For the quarter ended March 31 the Seattle network-traffic-monitoring company reported adjusted earnings of $2.23 a share, a decline from $2.57 in the year-earlier period.

Analysts surveyed by FactSet were expecting the company to report earnings of $2 a share. 

Revenue rose 7% year over year to $585.6 million. Analysts were expecting $565.2 million. 

"As a result of transforming F5 to a more software-driven business, we have built greater resiliency into our business model," Chief Executive Francois Locoh-Donou said in a statement. 

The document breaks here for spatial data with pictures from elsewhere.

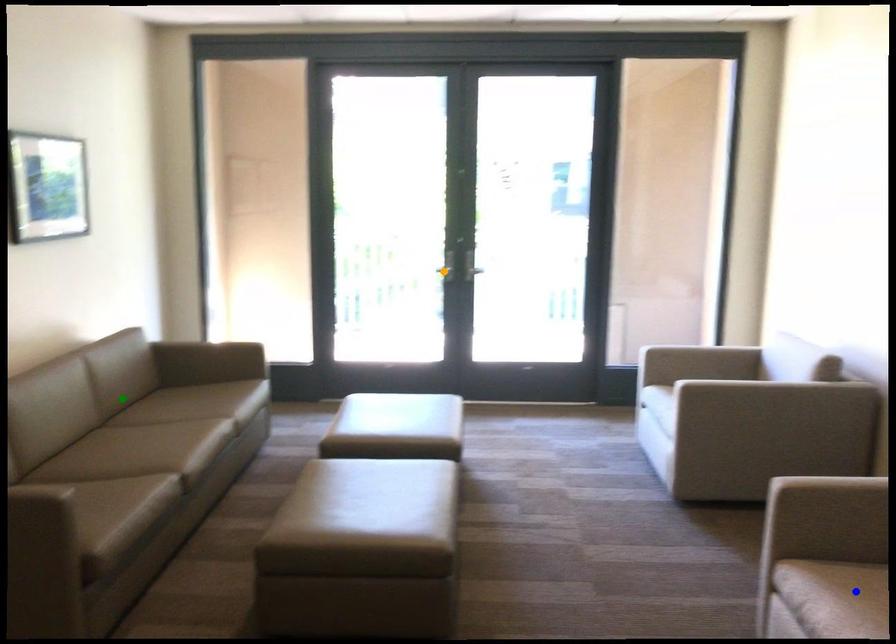
Order these from nearest to farthest:
1. green point
2. orange point
3. blue point

blue point < green point < orange point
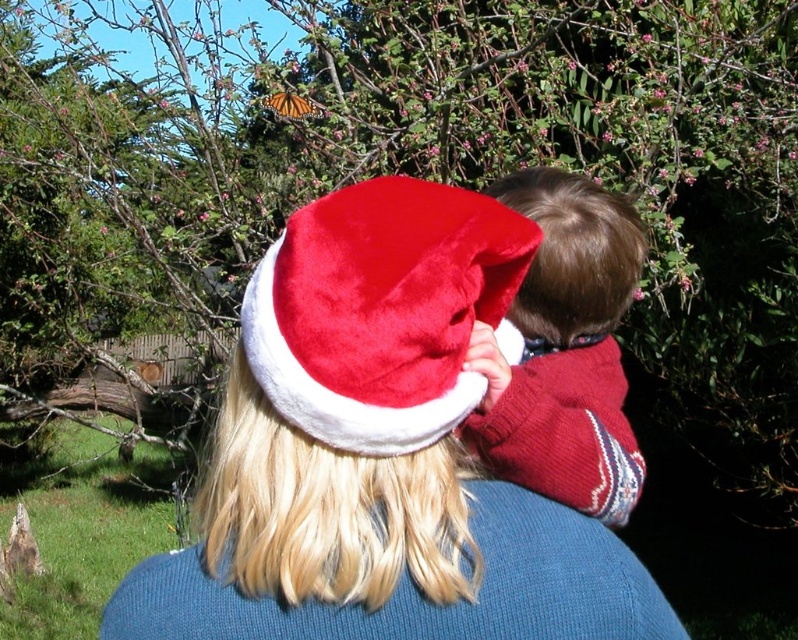
Which is in front, point (365, 193) or point (581, 344)?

"With 65% recurring revenue, $182 million in cash flow from operations and cash and investments totaling $1 billion at the end of our second quarter, we can weather the economic uncertainty resulting from the covid-19 pandemic and we are confident our multi-cloud vision, our investments, and our innovation are well aligned with both near- and longer-term customer demand."

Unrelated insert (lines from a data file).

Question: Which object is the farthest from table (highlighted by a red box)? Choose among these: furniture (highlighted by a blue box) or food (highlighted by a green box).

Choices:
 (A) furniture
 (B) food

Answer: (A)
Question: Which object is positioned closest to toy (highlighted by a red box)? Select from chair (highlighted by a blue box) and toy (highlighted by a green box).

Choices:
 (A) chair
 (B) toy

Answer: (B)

That confidence is reflected in the company's third-quarter guidance. 

The company expects revenue to range between $555 million and $585 million in the quarter with earnings of $1.91 to $2.13 per share. 

Wall Street is expecting the company to report earnings of $2.04 a share on revenue of $571.3 million.

F5 reported increased demand for capacity as companies looked to scale their remote access capabilities to enable employees to work from home efficiently. 

At last check, shares of F5 rose 11% to $144.88. In 2020 through Monday's trading, the stock had been down 6.3%.